Advice on horses and war... (Calling LG!)
March 28th, 2008 (05:40 am)

weather: creative
song: Silence... (not a sound from the--okay, not quoting Cats, really)
weather: creative
song: Silence... (not a sound from the--okay, not quoting Cats, really)
LG, my dear, favorite horse-knowledge-encyclopaedia. Supposing I want a horse to be injured in a battle, but in a recoverable way, although it might be good for easy rides but really not much else (other than happily munching grass) afterwards? ...Mainly, how can I injure the horse, get the rider off, and not have to kill the poor thing from mercy at least?
(Long, long story why I'm worrying about this. I want the horse alive. Mostly 'cause the rider's dead. And I want this image of an old, wounded, fat, grass-munching war-horse. There are Reasons.)






A couple ways, but a permanently-laming leg injury of some sort is probably your best bet. A damaged tendon would probably work; I think severing it might be too much (I'm not sure a horse could stand on it then, and three-legged horses die), but bowed or torn or something would work. There are diseases that would do it, but those aren't caused by battle... unless the horse gets something in its foot during battle (an arrowhead, a splinter of broken sword, a caltrop, heck, a nail) that abcesses later and isn't treated in time, because an untreated abcess, if infected, can mess with a lot of the delicate structures inside the hoof.

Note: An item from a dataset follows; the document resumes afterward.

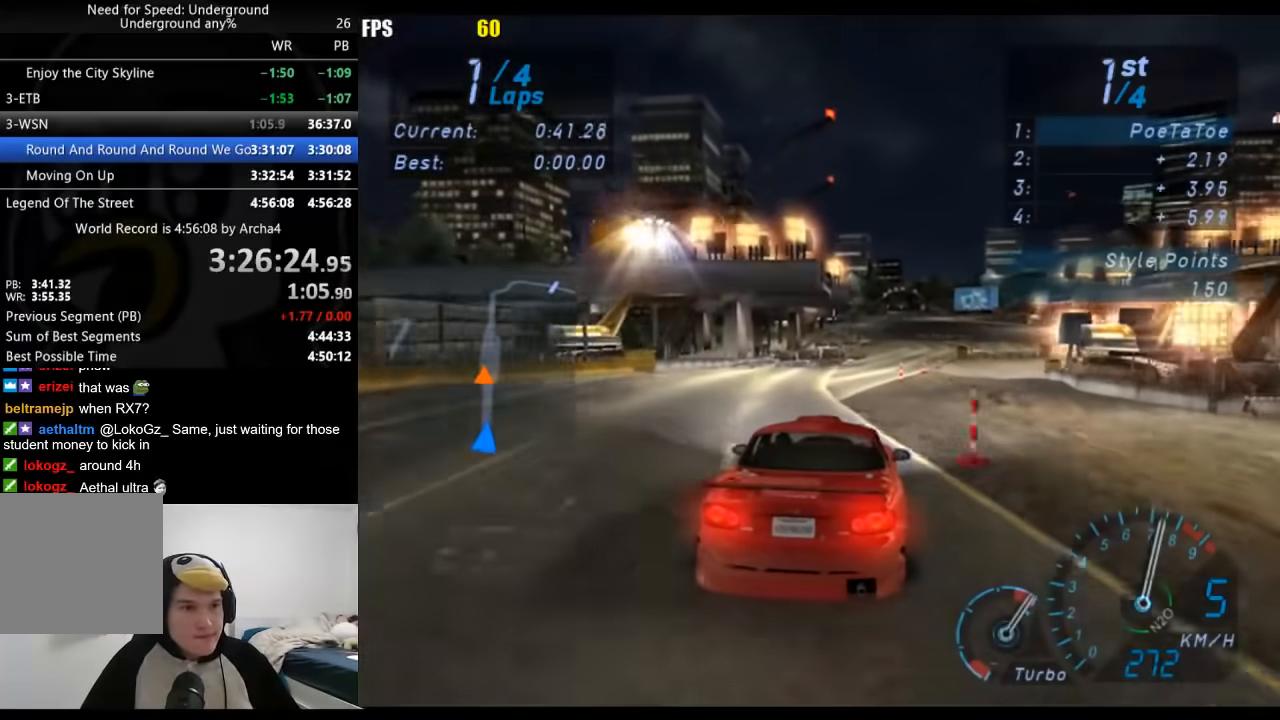
{"buttons": [], "left_stick": "center", "right_stick": "center", "events": [[133, "left_stick", "right"], [267, "left_stick", "center"]]}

And I almost forgot the pulled stifle! Which is dumb of me, because I've had two different horses put pretty much out of commission by that. If the horse catches a hind hoof in something--in my cases it was a hole in the ground and the stall wall, respectively, but in your case it could just as easily be something like a dead guy on the ground--they can pull their stifle trying to get it free. Makes them three-legged-lame for a while (hopping along with the injured leg pulled up), but both Star and Ethel recovered--mostly. Neither were good for more than light riding after that.